Thursday, September 20, 2007

The Battle of Antietam Anniv. Blog


The battle was over by 5:30 p.m. Losses for the day were heavy on both sides. The Union had 12,401 casualties with 2,108 dead. Confederate casualties were 10,318 with 1,546 dead. This represented 25% of the Federal force and 31% of the Confederate. More Americans died on September 17, 1862, than on any other day in the nation's military history, including World War II's D-Day and the terrorist assaults of September 11, 2001. On the morning of September 18, Lee's army prepared to defend against a Federal assault that never came.

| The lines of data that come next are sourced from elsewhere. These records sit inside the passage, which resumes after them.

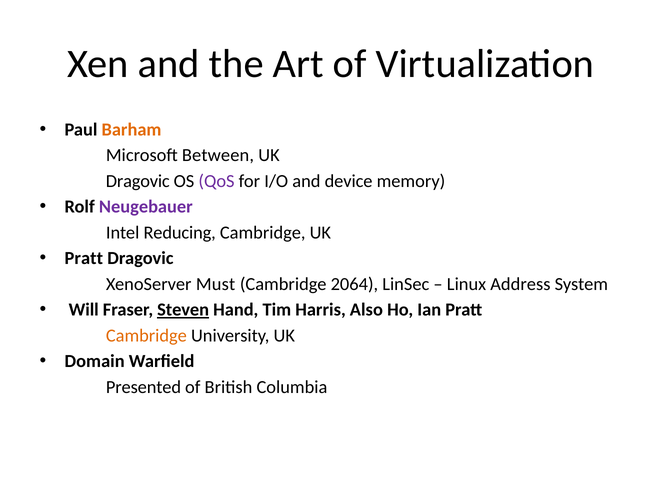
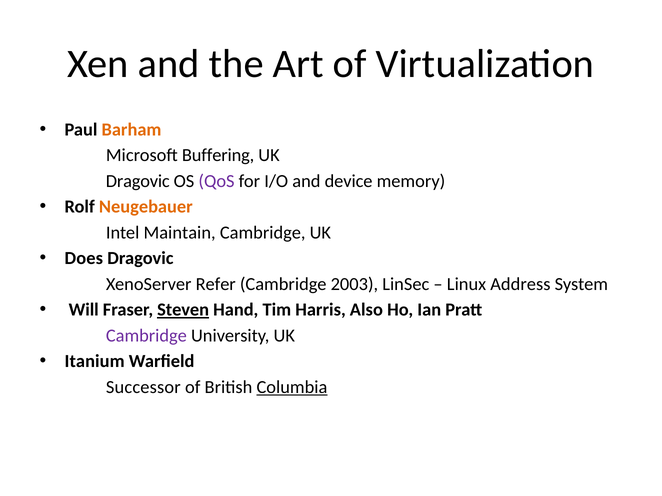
Between: Between -> Buffering
Neugebauer colour: purple -> orange
Reducing: Reducing -> Maintain
Pratt at (84, 259): Pratt -> Does
Must: Must -> Refer
2064: 2064 -> 2003
Cambridge at (146, 336) colour: orange -> purple
Domain: Domain -> Itanium
Presented: Presented -> Successor
Columbia underline: none -> present
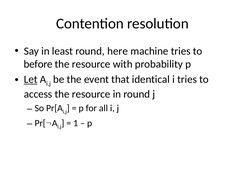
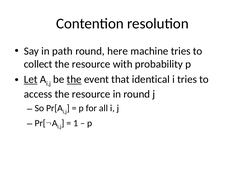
least: least -> path
before: before -> collect
the at (74, 80) underline: none -> present
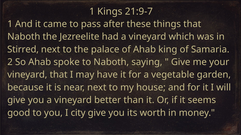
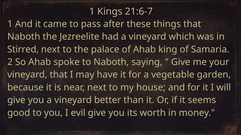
21:9-7: 21:9-7 -> 21:6-7
city: city -> evil
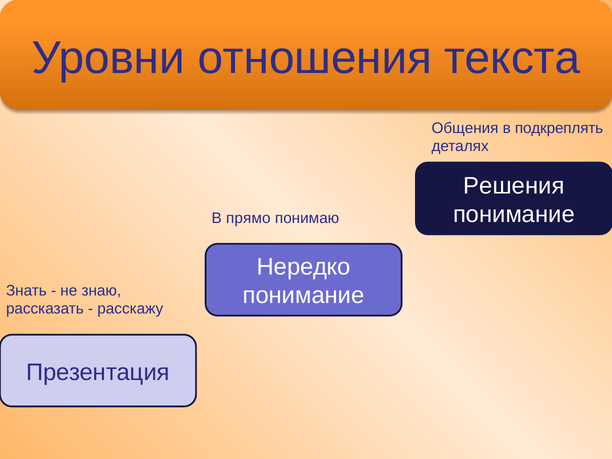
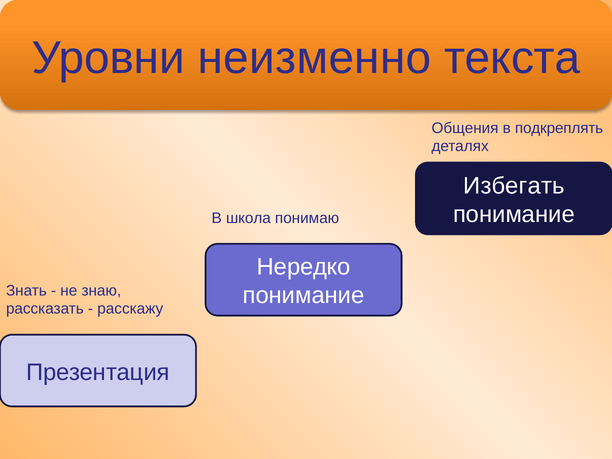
отношения: отношения -> неизменно
Решения: Решения -> Избегать
прямо: прямо -> школа
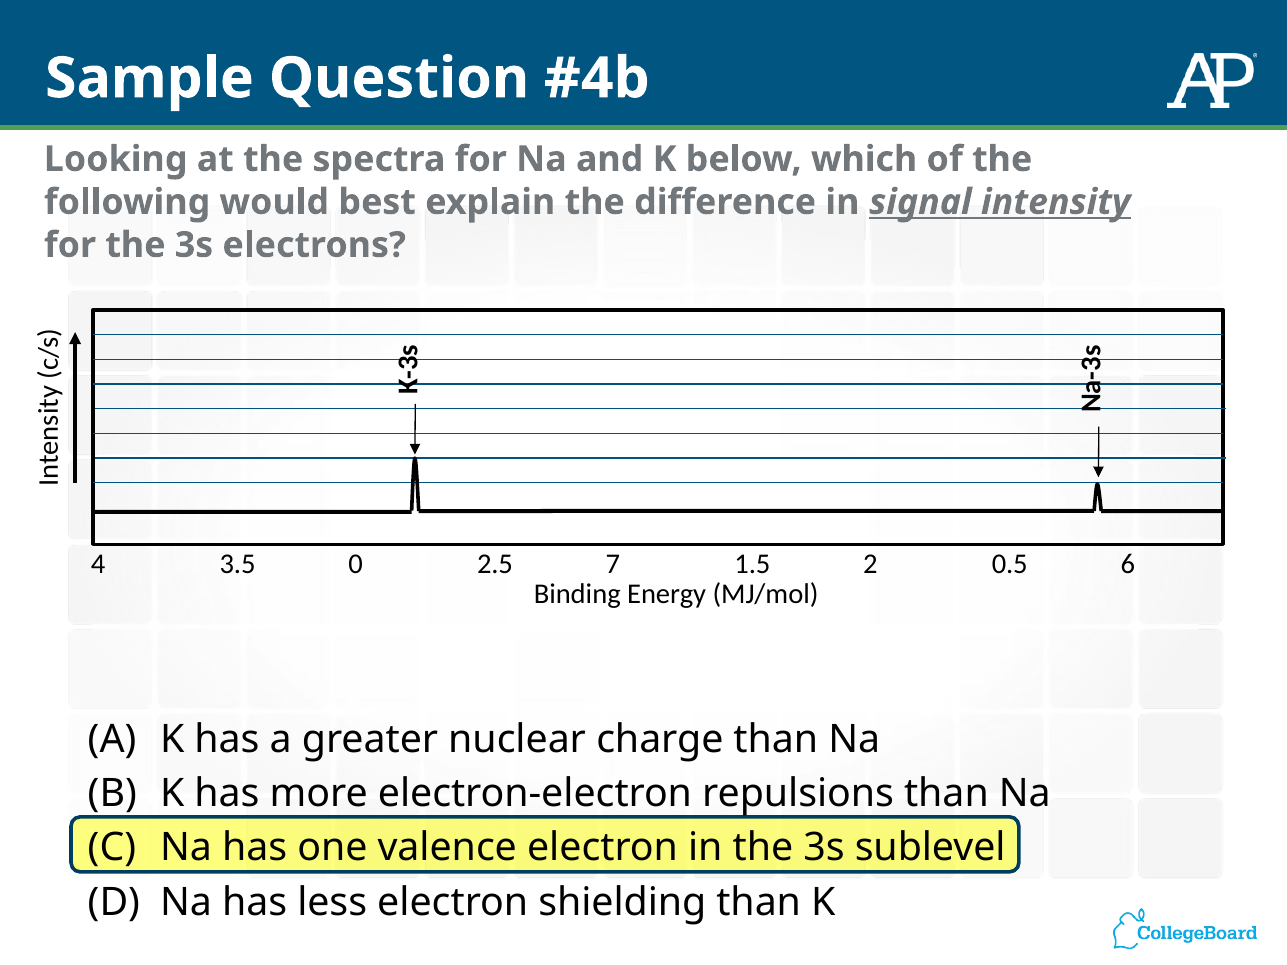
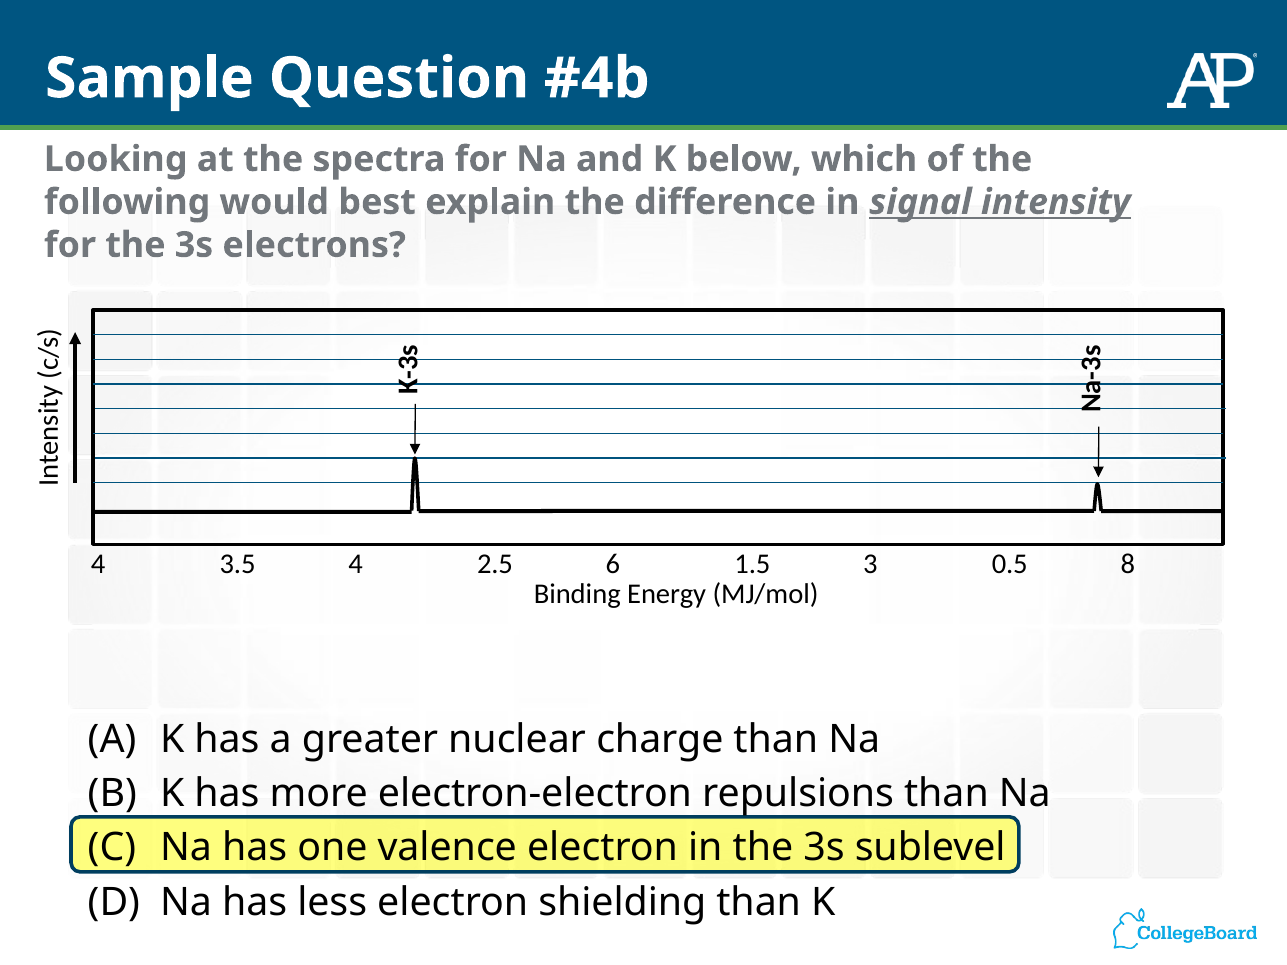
3.5 0: 0 -> 4
7: 7 -> 6
1.5 2: 2 -> 3
6: 6 -> 8
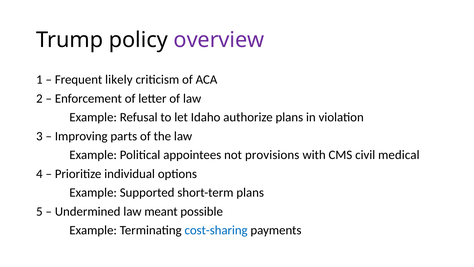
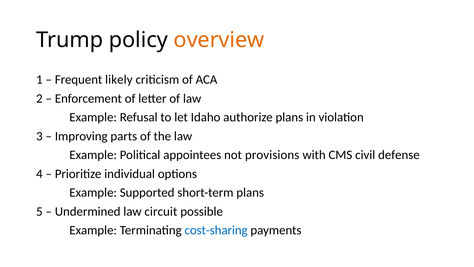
overview colour: purple -> orange
medical: medical -> defense
meant: meant -> circuit
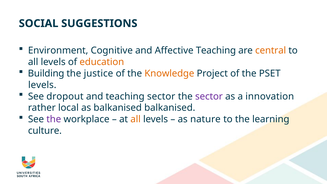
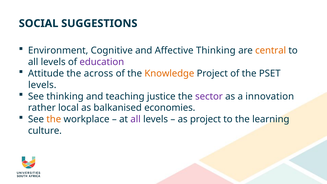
Affective Teaching: Teaching -> Thinking
education colour: orange -> purple
Building: Building -> Attitude
justice: justice -> across
See dropout: dropout -> thinking
teaching sector: sector -> justice
balkanised balkanised: balkanised -> economies
the at (54, 119) colour: purple -> orange
all at (136, 119) colour: orange -> purple
as nature: nature -> project
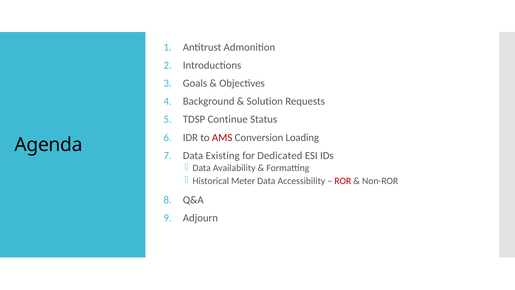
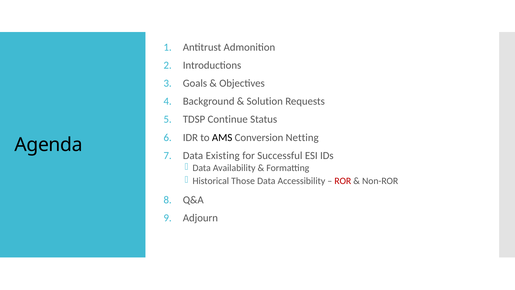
AMS colour: red -> black
Loading: Loading -> Netting
Dedicated: Dedicated -> Successful
Meter: Meter -> Those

After an improvised truce for both sides to recover and exchange their wounded, Lee's forces began withdrawing across the Potomac that evening to return to Virginia.President Lincoln was disappointed in McClellan's performance. He believed that McClellan's cautious and poorly coordinated actions in the field had forced the battle to a draw rather than a crippling Confederate defeat.
Historian Stephen Sears agrees.[46]" In making his battle against great odds to
save the Republic, General McClellan had committed barely 50,000 infantry and
artillerymen to the contest. A third of his army did not fire a shot. Even at
that, his men repeatedly drove the Army of Northern Virginia to the brink of
disaster, feats of valor entirely lost on a commander thinking of little beyond
staving off his own defeat." Stephen W. Sears, Landscape Turned Red

2 comments:

Brian Downey said...

Hey Mike,

That's great photo of the Dunkard Church (I can look at artillery all day!). Did you take it recently?

I don't know that I'd take Sears strictly at face value, though ... there might be more to the battle than that. :)

Mike said...

It is one i found online, I have never visited the Antietam battlefield. I need to go there.